Grundsätzlich orientiert sich die Recyclingfähigkeit einer Verpackung, auf der die Eco-Fee beruht, an den folgenden Kriterien:
- Sortier- und Trennbarkeit
- Ausgangsmaterial (Papier, Kunststoff, Metall, Glas)
- Restentleerbarkeit
- Störstoffe im Material
Eine neue Ära der Verpackungen: Die PPWR-Verordnung und Eco-Fee-Modulation
Bisher gab es EPR-Systeme mit Eco-Fee-Modulation bereits in einigen EU-Mitgliedstaaten, darunter Italien, Frankreich, Belgien und die Niederlande. Da die Kriterien jedoch stark voneinander abwichen, hat die EU den Bedarf nach europaweiter Harmonisierung erkannt.

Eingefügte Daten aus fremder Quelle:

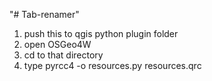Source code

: "# Tab-renamer"

1. push this to qgis python plugin folder
2. open OSGeo4W
3. cd to that directory
4. type pyrcc4 -o resources.py resources.qrc
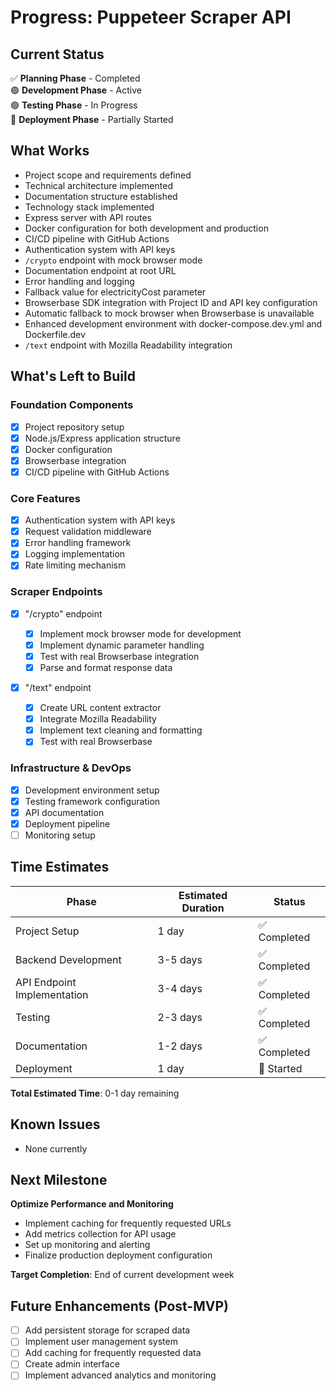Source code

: # Progress: Puppeteer Scraper API

## Current Status

✅ **Planning Phase** - Completed  
🟢 **Development Phase** - Active  
🟢 **Testing Phase** - In Progress  
🔶 **Deployment Phase** - Partially Started

## What Works

- Project scope and requirements defined
- Technical architecture implemented
- Documentation structure established
- Technology stack implemented
- Express server with API routes
- Docker configuration for both development and production
- CI/CD pipeline with GitHub Actions
- Authentication system with API keys
- `/crypto` endpoint with mock browser mode
- Documentation endpoint at root URL
- Error handling and logging
- Fallback value for electricityCost parameter
- Browserbase SDK integration with Project ID and API key configuration
- Automatic fallback to mock browser when Browserbase is unavailable
- Enhanced development environment with docker-compose.dev.yml and Dockerfile.dev
- `/text` endpoint with Mozilla Readability integration

## What's Left to Build

### Foundation Components

- [x] Project repository setup
- [x] Node.js/Express application structure
- [x] Docker configuration
- [x] Browserbase integration
- [x] CI/CD pipeline with GitHub Actions

### Core Features

- [x] Authentication system with API keys
- [x] Request validation middleware
- [x] Error handling framework
- [x] Logging implementation
- [x] Rate limiting mechanism

### Scraper Endpoints

- [x] "/crypto" endpoint

  - [x] Implement mock browser mode for development
  - [x] Implement dynamic parameter handling
  - [x] Test with real Browserbase integration
  - [x] Parse and format response data

- [x] "/text" endpoint
  - [x] Create URL content extractor
  - [x] Integrate Mozilla Readability
  - [x] Implement text cleaning and formatting
  - [x] Test with real Browserbase

### Infrastructure & DevOps

- [x] Development environment setup
- [x] Testing framework configuration
- [x] API documentation
- [x] Deployment pipeline
- [ ] Monitoring setup

## Time Estimates

| Phase                       | Estimated Duration | Status       |
| --------------------------- | ------------------ | ------------ |
| Project Setup               | 1 day              | ✅ Completed |
| Backend Development         | 3-5 days           | ✅ Completed |
| API Endpoint Implementation | 3-4 days           | ✅ Completed |
| Testing                     | 2-3 days           | ✅ Completed |
| Documentation               | 1-2 days           | ✅ Completed |
| Deployment                  | 1 day              | 🔶 Started   |

**Total Estimated Time**: 0-1 day remaining

## Known Issues

- None currently

## Next Milestone

**Optimize Performance and Monitoring**

- Implement caching for frequently requested URLs
- Add metrics collection for API usage
- Set up monitoring and alerting
- Finalize production deployment configuration

**Target Completion**: End of current development week

## Future Enhancements (Post-MVP)

- [ ] Add persistent storage for scraped data
- [ ] Implement user management system
- [ ] Add caching for frequently requested data
- [ ] Create admin interface
- [ ] Implement advanced analytics and monitoring
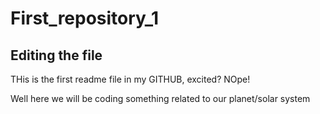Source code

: # First_repository_1

## Editing the file

THis is the first readme file in my GITHUB, excited? 
NOpe!

Well here we will be coding something related to our planet/solar system
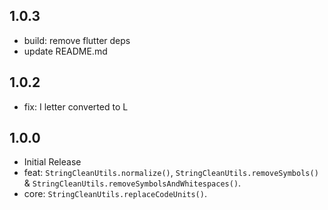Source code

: ## 1.0.3

* build: remove flutter deps
* update README.md

## 1.0.2

* fix: I letter converted to L

## 1.0.0

* Initial Release
* feat: `StringCleanUtils.normalize()`, `StringCleanUtils.removeSymbols()` & `StringCleanUtils.removeSymbolsAndWhitespaces()`.
* core: `StringCleanUtils.replaceCodeUnits()`.


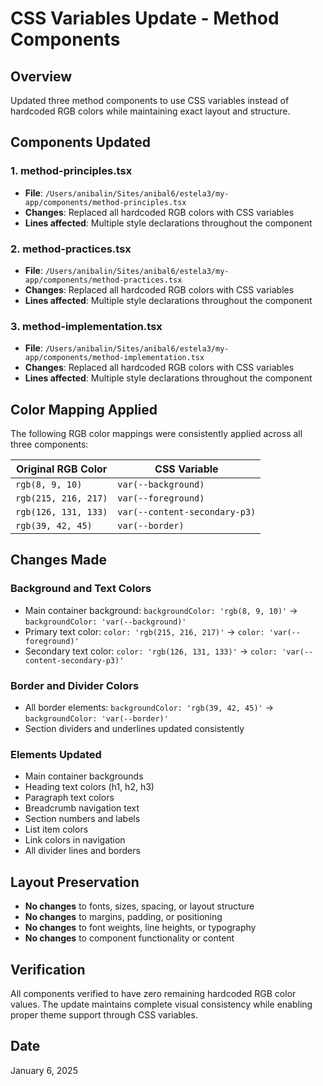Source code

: # CSS Variables Update - Method Components

## Overview
Updated three method components to use CSS variables instead of hardcoded RGB colors while maintaining exact layout and structure.

## Components Updated

### 1. method-principles.tsx
- **File**: `/Users/anibalin/Sites/anibal6/estela3/my-app/components/method-principles.tsx`
- **Changes**: Replaced all hardcoded RGB colors with CSS variables
- **Lines affected**: Multiple style declarations throughout the component

### 2. method-practices.tsx
- **File**: `/Users/anibalin/Sites/anibal6/estela3/my-app/components/method-practices.tsx`
- **Changes**: Replaced all hardcoded RGB colors with CSS variables
- **Lines affected**: Multiple style declarations throughout the component

### 3. method-implementation.tsx
- **File**: `/Users/anibalin/Sites/anibal6/estela3/my-app/components/method-implementation.tsx`
- **Changes**: Replaced all hardcoded RGB colors with CSS variables
- **Lines affected**: Multiple style declarations throughout the component

## Color Mapping Applied

The following RGB color mappings were consistently applied across all three components:

| Original RGB Color | CSS Variable |
|-------------------|--------------|
| `rgb(8, 9, 10)` | `var(--background)` |
| `rgb(215, 216, 217)` | `var(--foreground)` |
| `rgb(126, 131, 133)` | `var(--content-secondary-p3)` |
| `rgb(39, 42, 45)` | `var(--border)` |

## Changes Made

### Background and Text Colors
- Main container background: `backgroundColor: 'rgb(8, 9, 10)'` → `backgroundColor: 'var(--background)'`
- Primary text color: `color: 'rgb(215, 216, 217)'` → `color: 'var(--foreground)'`
- Secondary text color: `color: 'rgb(126, 131, 133)'` → `color: 'var(--content-secondary-p3)'`

### Border and Divider Colors
- All border elements: `backgroundColor: 'rgb(39, 42, 45)'` → `backgroundColor: 'var(--border)'`
- Section dividers and underlines updated consistently

### Elements Updated
- Main container backgrounds
- Heading text colors (h1, h2, h3)
- Paragraph text colors
- Breadcrumb navigation text
- Section numbers and labels
- List item colors
- Link colors in navigation
- All divider lines and borders

## Layout Preservation
- **No changes** to fonts, sizes, spacing, or layout structure
- **No changes** to margins, padding, or positioning
- **No changes** to font weights, line heights, or typography
- **No changes** to component functionality or content

## Verification
All components verified to have zero remaining hardcoded RGB color values. The update maintains complete visual consistency while enabling proper theme support through CSS variables.

## Date
January 6, 2025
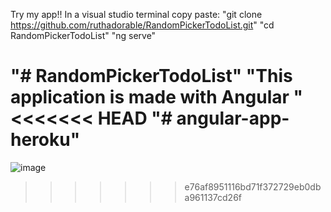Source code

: Try my app!!
In a visual studio terminal copy paste:
"git clone https://github.com/ruthadorable/RandomPickerTodoList.git" 
"cd RandomPickerTodoList"
"ng serve"

"# RandomPickerTodoList" 
"This application is made with Angular "
<<<<<<< HEAD
"# angular-app-heroku" 
=======
![image](https://user-images.githubusercontent.com/26905458/141530730-ba825603-5bc4-40bf-a117-397fe44284e6.png)
>>>>>>> e76af8951116bd71f372729eb0dba961137cd26f
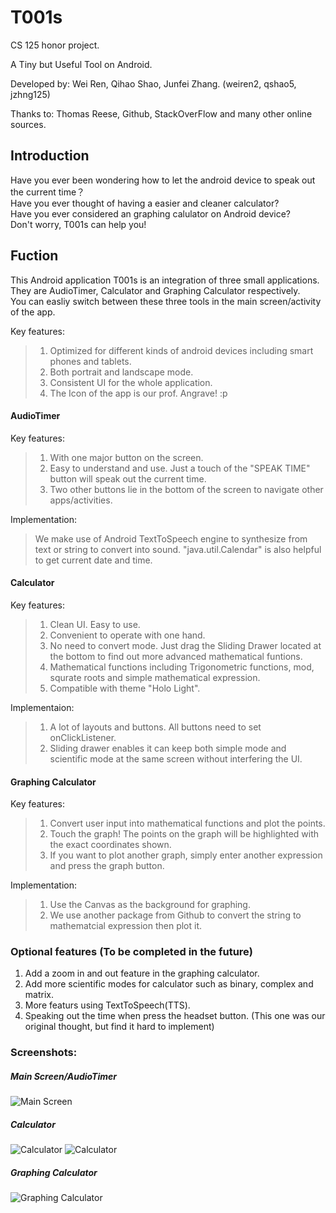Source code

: T001s
====
CS 125 honor project.

A Tiny but Useful Tool on Android.

Developed by: Wei Ren, Qihao Shao, Junfei Zhang. (weiren2, qshao5, jzhng125)  

Thanks to: Thomas Reese, Github, StackOverFlow and many other online sources. 

Introduction
---
Have you ever been wondering how to let the android device to speak out the current time？  
Have you ever thought of having a easier and cleaner calculator?  
Have you ever considered an graphing calulator on Android device?  
Don't worry, T001s can help you!  

Fuction
---
This Android application T001s is an integration of three small applications. They are AudioTimer, Calculator and Graphing Calculator respectively.  
You can easliy switch between these three tools in the main screen/activity of the app.

Key features:
 >1. Optimized for different kinds of android devices including smart phones and tablets.
 >2. Both portrait and landscape mode. 
 >3. Consistent UI for the whole application.
 >4. The Icon of the app is our prof. Angrave! :p

#### AudioTimer
Key features:  
 >1. With one major button on the screen.  
 >2. Easy to understand and use. Just a touch of the "SPEAK TIME" button will speak out the current time.  
 >3. Two other buttons lie in the bottom of the screen to navigate other apps/activities.  
 
Implementation:  
 >We make use of Android TextToSpeech engine to synthesize from text or string to convert into sound. "java.util.Calendar" is also helpful to get current date and time.
 
#### Calculator
Key features:
 >1. Clean UI. Easy to use.
 >2. Convenient to operate with one hand.
 >3. No need to convert mode. Just drag the Sliding Drawer located at the bottom to find out more advanced mathematical funtions.
 >4. Mathematical functions including Trigonometric functions, mod, squrate roots and simple mathematical expression.  
 >5. Compatible with theme "Holo Light".

Implementaion:
 >1. A lot of layouts and buttons. All buttons need to set onClickListener.
 >2. Sliding drawer enables it can keep both simple mode and scientific mode at the same screen without interfering the UI.
 
#### Graphing Calculator
Key features:
 >1. Convert user input into mathematical functions and plot the points.
 >2. Touch the graph! The points on the graph will be highlighted with the exact coordinates shown.
 >3. If you want to plot another graph, simply enter another expression and press the graph button.

Implementation:
 >1. Use the Canvas as the background for graphing.
 >2. We use another package from Github to convert the string to mathematcial expression then plot it.
 
### Optional features (To be completed in the future)
1. Add a zoom in and out feature in the graphing calculator.
2. Add more scientific modes for calculator such as binary, complex and matrix.
3. More featurs using TextToSpeech(TTS).
4. Speaking out the time when press the headset button. (This one was our original thought, but find it hard to implement)

### Screenshots:

##### Main Screen/AudioTimer 
![Main Screen](https://github.com/victor-ren/T001s/raw/master/01.png)  
##### Calculator
![Calculator](https://github.com/victor-ren/T001s/raw/master/02.png)
![Calculator](https://github.com/victor-ren/T001s/raw/master/03.png)
##### Graphing Calculator  
![Graphing Calculator](https://github.com/victor-ren/T001s/raw/master/04.png) 
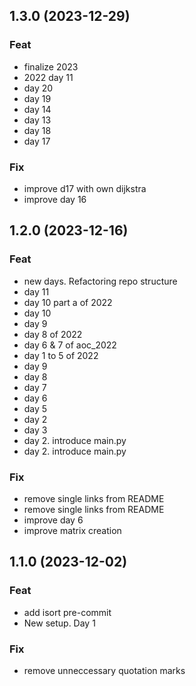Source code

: ## 1.3.0 (2023-12-29)

### Feat

- finalize 2023
- 2022 day 11
- day 20
- day 19
- day 14
- day 13
- day 18
- day 17

### Fix

- improve d17 with own dijkstra
- improve day 16

## 1.2.0 (2023-12-16)

### Feat

- new days. Refactoring repo structure
- day 11
- day 10 part a of 2022
- day 10
- day 9
- day 8 of 2022
- day 6 & 7 of aoc_2022
- day 1 to 5 of 2022
- day 9
- day 8
- day 7
- day 6
- day 5
- day 2
- day 3
- day 2. introduce main.py
- day 2. introduce main.py

### Fix

- remove single links from README
- remove single links from README
- improve day 6
- improve matrix creation

## 1.1.0 (2023-12-02)

### Feat

- add isort pre-commit
- New setup. Day 1

### Fix

- remove unneccessary quotation marks
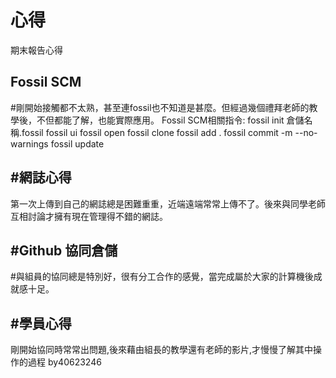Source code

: 心得
===

期末報告心得

Fossil SCM
---
#剛開始接觸都不太熟，甚至連fossil也不知道是甚麼。但經過幾個禮拜老師的教學後，不但都能了解，也能實際應用。
Fossil SCM相關指令:
fossil init 倉儲名稱.fossil
fossil ui
fossil open
fossil clone
fossil add .
fossil commit -m --no-warnings
fossil update

#網誌心得
---
第一次上傳到自己的網誌總是困難重重，近端遠端常常上傳不了。後來與同學老師互相討論才擁有現在管理得不錯的網誌。

#Github 協同倉儲
---
#與組員的協同總是特別好，很有分工合作的感覺，當完成屬於大家的計算機後成就感十足。

#學員心得
---
剛開始協同時常常出問題,後來藉由組長的教學還有老師的影片,才慢慢了解其中操作的過程
                                                               by40623246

Die PPWR wird bereits als die bedeutendste Gesetzesinitiative für den Verpackungssektor seit 30 Jahren bezeichnet. Sie schafft weitreichende Beschränkungen für nicht recycelbare Verpackungen. Betroffen sind nicht nur Hersteller:innen innerhalb der EU, sondern auch Importeur:innen, Händler:innen und Unternehmen aus Drittstaaten, die Verpackungen im EU-Binnenmarkt in Verkehr bringen. Für all diese Unternehmen bedeutet PPWR: mehr Verantwortung für Verpackungen und höhere Kosten, wenn diese nicht ökologisch gestaltet sind.
Vor allem E-Commerce-Unternehmen, deren Geschäftsmodell eng mit Versandverpackungen verbunden ist, werden spürbare Auswirkungen merken. Fehlende Anpassung kann zu hohen Abgaben, Wettbewerbsnachteilen oder sogar dem Verbot führen, Verpackungen in der EU zu verkaufen.
Die gute Nachricht: Es bleibt noch genügend Zeit, das aktuelle Verpackungsportfolio schrittweise an die neuen Anforderungen anzupassen. Ihr versendet in verschiedene EU-Länder? Wir kümmern uns um eure Verpackungslizenzierung! On top können wir auch für euch überprüfen, ob das Design eurer Verpackung den Anforderungen der Eco-Fee Modulation in euren Zielmärkten entspricht. Sollte das Design der Verpackung noch nicht den Anforderungen der Eco-Fee entsprechen, unterstützen wir euch auf Wunsch auch bei der Anpassung eurer Verpackung an die Standards.
Wie gestaltet man Verpackungen PPWR-konform?
Recycelbarkeit bedeutet gemäß PPWR, dass die Verpackung anhand unterschiedlicher Material- und Designkriterien bewertet wird. Diese umfassen u. a.:
- Materialzusammensetzung
- Restentleerbarkeit
- Additive und Farbstoffe
- Etiketten, Bänder, Sleeves
- Klebstoffe und Verbundmaterialien
- Verschlüsse und kleine Elemente
- Beschichtungen, Barrieren, Lacke
- Zerlegbarkeit unterschiedlicher Komponenten
Die EU-Kommission wird hierzu detaillierte Ökodesign-Vorgaben pro Verpackungskategorie veröffentlichen – für 22 Material- und Formatgruppen (z. B. PET-starr, PET-flexibel, PE-starr, PE-flexibel usw.). Diese Vorgaben werden bis zum 1. Januar 2028 erwartet. Die Regeln zur Bewertung des Large-Scale Recycling sollen bis 1. Januar 2030 folgen.